The people’s AI will strengthen, not scupper, democracy

The many capabilities of artificial intelligence already extend to translation, art, coding and even inspiration, making it indispensable in numerous sectors. Yet deepfakes, where AI replicates faces and voices, erode trust. These are weaponised by authoritarian governments and cybercriminals, posing a serious challenge to our free and open societies.

A democratic approach to AI governance, not a technocratic one, is the best answer to what is an ethical and political conundrum of global proportions. AI should be run not by big tech, but through an inclusive, democratic model.
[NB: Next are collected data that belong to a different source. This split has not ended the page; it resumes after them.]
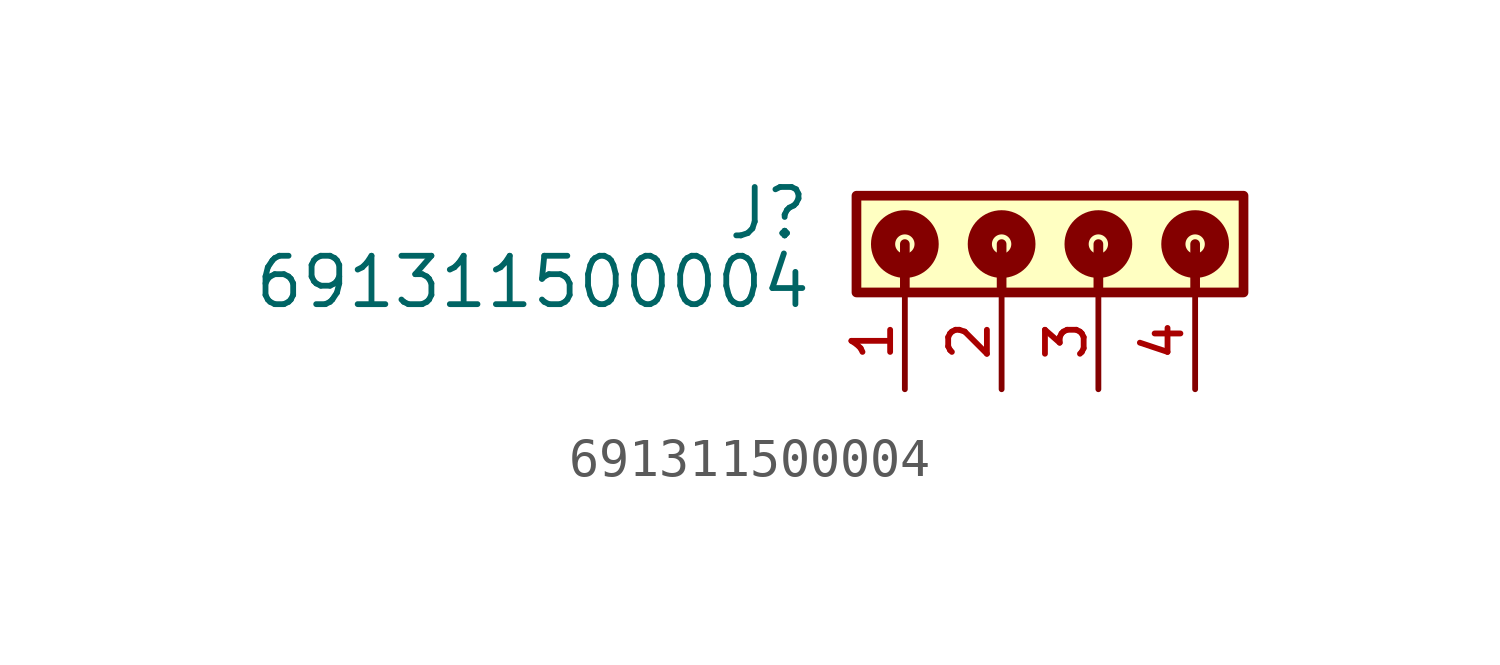
<source format=kicad_sym>
(kicad_symbol_lib
  (version 20211014)
  (generator kicad_symbol_editor)
  (symbol "691311500004"
    (pin_names
      (offset 1.016))
    (property "Reference" "J"
      (at -7.53 -1.205 0)
      (effects (font (size 1.27 1.27)) (justify bottom right)))
    (property "Value" "691311500004"
      (at -7.49 -3.01 0)
      (effects (font (size 1.27 1.27)) (justify bottom right)))
    (symbol "691311500004_0_0"
      (polyline (pts (xy -5.08 -1.27) (xy -5.08 -2.54)) (stroke (width 0.254)))
      (polyline (pts (xy -2.54 -1.27) (xy -2.54 -2.54)) (stroke (width 0.254)))
      (polyline (pts (xy 0.0 -1.27) (xy 0.0 -2.54)) (stroke (width 0.254)))
      (polyline (pts (xy 2.54 -1.27) (xy 2.54 -2.54)) (stroke (width 0.254)))
      (circle (center -5.08 -1.27) (radius 0.254) (stroke (width 0.635)) (fill (type none)))
      (circle (center -2.54 -1.27) (radius 0.254) (stroke (width 0.635)) (fill (type none)))
      (circle (center 0.0 -1.27) (radius 0.254) (stroke (width 0.635)) (fill (type none)))
      (circle (center 2.54 -1.27) (radius 0.254) (stroke (width 0.635)) (fill (type none)))
      (rectangle (start -6.35 -2.54) (end 3.81 -2.22044604925e-16) (stroke (width 0.254)) (fill (type background)))
      (pin passive line (at -5.08 -5.08 90.0) (length 2.54) (name "~" (effects (font (size 1.016 1.016)))) (number "1" (effects (font (size 1.016 1.016)))))
      (pin passive line (at -2.54 -5.08 90.0) (length 2.54) (name "~" (effects (font (size 1.016 1.016)))) (number "2" (effects (font (size 1.016 1.016)))))
      (pin passive line (at 0.0 -5.08 90.0) (length 2.54) (name "~" (effects (font (size 1.016 1.016)))) (number "3" (effects (font (size 1.016 1.016)))))
      (pin passive line (at 2.54 -5.08 90.0) (length 2.54) (name "~" (effects (font (size 1.016 1.016)))) (number "4" (effects (font (size 1.016 1.016))))))))
</source>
This requires broad-based participation to reach a sustainable consensus. There are no shortcuts; instead, it takes the involvement of large populations and diverse groups around the world.

The major generative AI models are each trained by a single organisation. This means that the biases of the creators are unintentionally echoed. The diverse cultural nuances of a global audience are often neglected or mishandled.

We need to move away from placing all our eggs in one basket of developers and open up opportunities for the people to participate freely and collaboratively. This brings us closer to a globally trusted AI assurance framework, with shared ethical standards and principles of use.

Fortunately, a roadmap for democratisation is emerging through the work of the Collective Intelligence Project, of which Taiwan’s Ministry of Digital Affairs is a part, along with industry players such as OpenAI and Anthropic.

Together, we launched Alignment Assemblies to determine how societal input can shape the development of AI development in a way that better reflects the cherished shared values of the democratic world.

Already, the project has partnered with Anthropic to train an AI large-language model on written principles—similar to a constitution—that were collectively designed by the people and mirrors more fully common expectations and hopes for the technology.

Researchers assembled a representative sample of 1,000 Americans drawn from various age, gender, income and geographic categories, to draft a constitution for an AI system. Constitutional AI is a method for aligning AI language models with high-level normative principles written into a constitution, comparable to documents such as the UN Universal Declaration of Human Rights.

The process was powered by Polis—an open-source system for gathering, analysing and understanding what large groups of people think in their own words, enabled by advanced statistics and machine learning.

Participants gave their views on statements such as ‘AI should prioritise the needs of marginalised communities’ and ‘AI should prioritise the interests of the collective or common good over individual preferences or rights’.

Researchers then took the results and produced a constitution that was used to train a new AI model, which proved to be less biased than the original while being equally capable.

Taiwan is doing its own work in this area. In July, my ministry collaborated with Polis to explore topics on democratising AI futures. The results will soon be published as open data, facilitating the training of AI language models aligned with Taiwan’s distinct experiences.

Using this approach, the people get to contribute to and better understand the behavioural rules of the AI with which they will interact. This gives all and sundry a chance to help chart a safe and sustainable course of development for AI, as well as identify and mitigate related risks.

There are two sides to every coin. Certain emerging technologies bolster autocracies, but they can also revitalise democracy. How best to combat the pervasiveness of online harms? The solution lies in plurality, or technologies for collaborative diversity, to increase the bandwidth of democracy.

I envision the future of AI as starting with Alignment Assemblies. It is one in which the hopes, dreams and potential of all humankind are realised. This is because we are capitalising on a rich tapestry of diverse experiences—the wisdom of crowds—accumulated over thousands of years. Such an approach can surely shape AI into a partner dedicated to societal wellbeing.

As a responsible member of the international community, Taiwan is at the forefront of collaborative efforts to deliver digital resilience for all. This is my ministry’s core mission, one in which we strengthen societal resilience by empowering civil society through connecting with democratic networks.

Taiwan will keep building consensus with like-minded partners to ensure that global AI development is a race to safety, rather than a race to power, enabling continuous leadership in evaluating the most advanced AI models and jointly constructing a secure and stable AI environment.

The truth of the matter is that democracies must confront formidable challenges from autocracies undermining the delicate equilibrium between societal wellbeing and individual freedoms. Our efforts need to go beyond piecemeal regulatory frameworks. We envision a trajectory harnessing the irresistible force of participation, progress and safety for the collective good.

When people from all segments of society come together constructively in the digital realm, they form spaces of progress and prosperity in which all voices are heard and respected. Only by bridging ideological divides and utilising farsighted initiatives like Alignment Assemblies can we deliver sound global governance of AI and ensure that we leave no one behind. The tools to effect real and lasting change are in our hands. Let’s free the future—together.